▶ [DIRECTIONS]: Reproduce the material exactly, omitting nothing.

## Start ENTRIES SUPPLIED

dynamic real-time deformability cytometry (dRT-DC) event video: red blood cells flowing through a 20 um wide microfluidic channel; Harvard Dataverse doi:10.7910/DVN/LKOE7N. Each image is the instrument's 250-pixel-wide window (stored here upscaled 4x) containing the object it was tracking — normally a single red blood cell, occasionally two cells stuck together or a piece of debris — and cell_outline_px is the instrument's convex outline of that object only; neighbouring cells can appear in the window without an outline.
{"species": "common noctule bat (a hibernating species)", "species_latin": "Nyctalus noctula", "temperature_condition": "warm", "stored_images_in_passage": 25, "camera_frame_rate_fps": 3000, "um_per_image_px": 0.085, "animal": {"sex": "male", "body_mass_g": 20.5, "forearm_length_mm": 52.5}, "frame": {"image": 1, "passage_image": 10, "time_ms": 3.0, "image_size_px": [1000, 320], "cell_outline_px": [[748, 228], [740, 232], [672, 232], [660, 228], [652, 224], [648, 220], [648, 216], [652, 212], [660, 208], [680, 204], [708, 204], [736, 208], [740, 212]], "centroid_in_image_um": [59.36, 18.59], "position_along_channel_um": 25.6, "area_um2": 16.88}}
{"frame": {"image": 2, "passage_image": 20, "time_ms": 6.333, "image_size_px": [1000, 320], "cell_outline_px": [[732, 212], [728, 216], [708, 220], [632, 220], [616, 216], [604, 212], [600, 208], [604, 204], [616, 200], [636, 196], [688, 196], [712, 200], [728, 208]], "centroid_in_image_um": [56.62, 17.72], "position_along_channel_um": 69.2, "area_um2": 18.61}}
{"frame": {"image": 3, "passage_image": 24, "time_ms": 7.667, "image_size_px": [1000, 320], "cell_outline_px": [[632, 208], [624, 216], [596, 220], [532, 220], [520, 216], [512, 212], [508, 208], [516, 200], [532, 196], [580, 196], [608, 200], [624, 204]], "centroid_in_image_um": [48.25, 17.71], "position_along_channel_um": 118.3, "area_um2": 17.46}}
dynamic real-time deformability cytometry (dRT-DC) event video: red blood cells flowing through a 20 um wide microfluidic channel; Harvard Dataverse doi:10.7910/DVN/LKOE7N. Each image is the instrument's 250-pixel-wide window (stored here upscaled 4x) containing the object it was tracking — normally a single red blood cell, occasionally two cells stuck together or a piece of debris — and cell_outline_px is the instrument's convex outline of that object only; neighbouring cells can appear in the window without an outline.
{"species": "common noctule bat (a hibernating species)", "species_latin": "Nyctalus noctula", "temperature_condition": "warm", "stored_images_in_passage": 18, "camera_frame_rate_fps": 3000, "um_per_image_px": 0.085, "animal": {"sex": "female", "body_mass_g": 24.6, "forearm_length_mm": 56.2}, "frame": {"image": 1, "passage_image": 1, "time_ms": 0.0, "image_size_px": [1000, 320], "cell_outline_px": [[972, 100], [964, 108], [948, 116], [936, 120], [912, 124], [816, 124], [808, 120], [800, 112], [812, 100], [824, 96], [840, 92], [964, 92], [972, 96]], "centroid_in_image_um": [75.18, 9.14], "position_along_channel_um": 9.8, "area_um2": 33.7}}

## End ENTRIES SUPPLIED

▶ [RESPONSE FOR THIS EXERCISE]:
dynamic real-time deformability cytometry (dRT-DC) event video: red blood cells flowing through a 20 um wide microfluidic channel; Harvard Dataverse doi:10.7910/DVN/LKOE7N. Each image is the instrument's 250-pixel-wide window (stored here upscaled 4x) containing the object it was tracking — normally a single red blood cell, occasionally two cells stuck together or a piece of debris — and cell_outline_px is the instrument's convex outline of that object only; neighbouring cells can appear in the window without an outline.
{"species": "common noctule bat (a hibernating species)", "species_latin": "Nyctalus noctula", "temperature_condition": "warm", "stored_images_in_passage": 25, "camera_frame_rate_fps": 3000, "um_per_image_px": 0.085, "animal": {"sex": "male", "body_mass_g": 20.5, "forearm_length_mm": 52.5}, "frame": {"image": 1, "passage_image": 10, "time_ms": 3.0, "image_size_px": [1000, 320], "cell_outline_px": [[748, 228], [740, 232], [672, 232], [660, 228], [652, 224], [648, 220], [648, 216], [652, 212], [660, 208], [680, 204], [708, 204], [736, 208], [740, 212]], "centroid_in_image_um": [59.36, 18.59], "position_along_channel_um": 25.6, "area_um2": 16.88}}
{"frame": {"image": 2, "passage_image": 20, "time_ms": 6.333, "image_size_px": [1000, 320], "cell_outline_px": [[732, 212], [728, 216], [708, 220], [632, 220], [616, 216], [604, 212], [600, 208], [604, 204], [616, 200], [636, 196], [688, 196], [712, 200], [728, 208]], "centroid_in_image_um": [56.62, 17.72], "position_along_channel_um": 69.2, "area_um2": 18.61}}
{"frame": {"image": 3, "passage_image": 24, "time_ms": 7.667, "image_size_px": [1000, 320], "cell_outline_px": [[632, 208], [624, 216], [596, 220], [532, 220], [520, 216], [512, 212], [508, 208], [516, 200], [532, 196], [580, 196], [608, 200], [624, 204]], "centroid_in_image_um": [48.25, 17.71], "position_along_channel_um": 118.3, "area_um2": 17.46}}
dynamic real-time deformability cytometry (dRT-DC) event video: red blood cells flowing through a 20 um wide microfluidic channel; Harvard Dataverse doi:10.7910/DVN/LKOE7N. Each image is the instrument's 250-pixel-wide window (stored here upscaled 4x) containing the object it was tracking — normally a single red blood cell, occasionally two cells stuck together or a piece of debris — and cell_outline_px is the instrument's convex outline of that object only; neighbouring cells can appear in the window without an outline.
{"species": "common noctule bat (a hibernating species)", "species_latin": "Nyctalus noctula", "temperature_condition": "warm", "stored_images_in_passage": 18, "camera_frame_rate_fps": 3000, "um_per_image_px": 0.085, "animal": {"sex": "female", "body_mass_g": 24.6, "forearm_length_mm": 56.2}, "frame": {"image": 1, "passage_image": 1, "time_ms": 0.0, "image_size_px": [1000, 320], "cell_outline_px": [[972, 100], [964, 108], [948, 116], [936, 120], [912, 124], [816, 124], [808, 120], [800, 112], [812, 100], [824, 96], [840, 92], [964, 92], [972, 96]], "centroid_in_image_um": [75.18, 9.14], "position_along_channel_um": 9.8, "area_um2": 33.7}}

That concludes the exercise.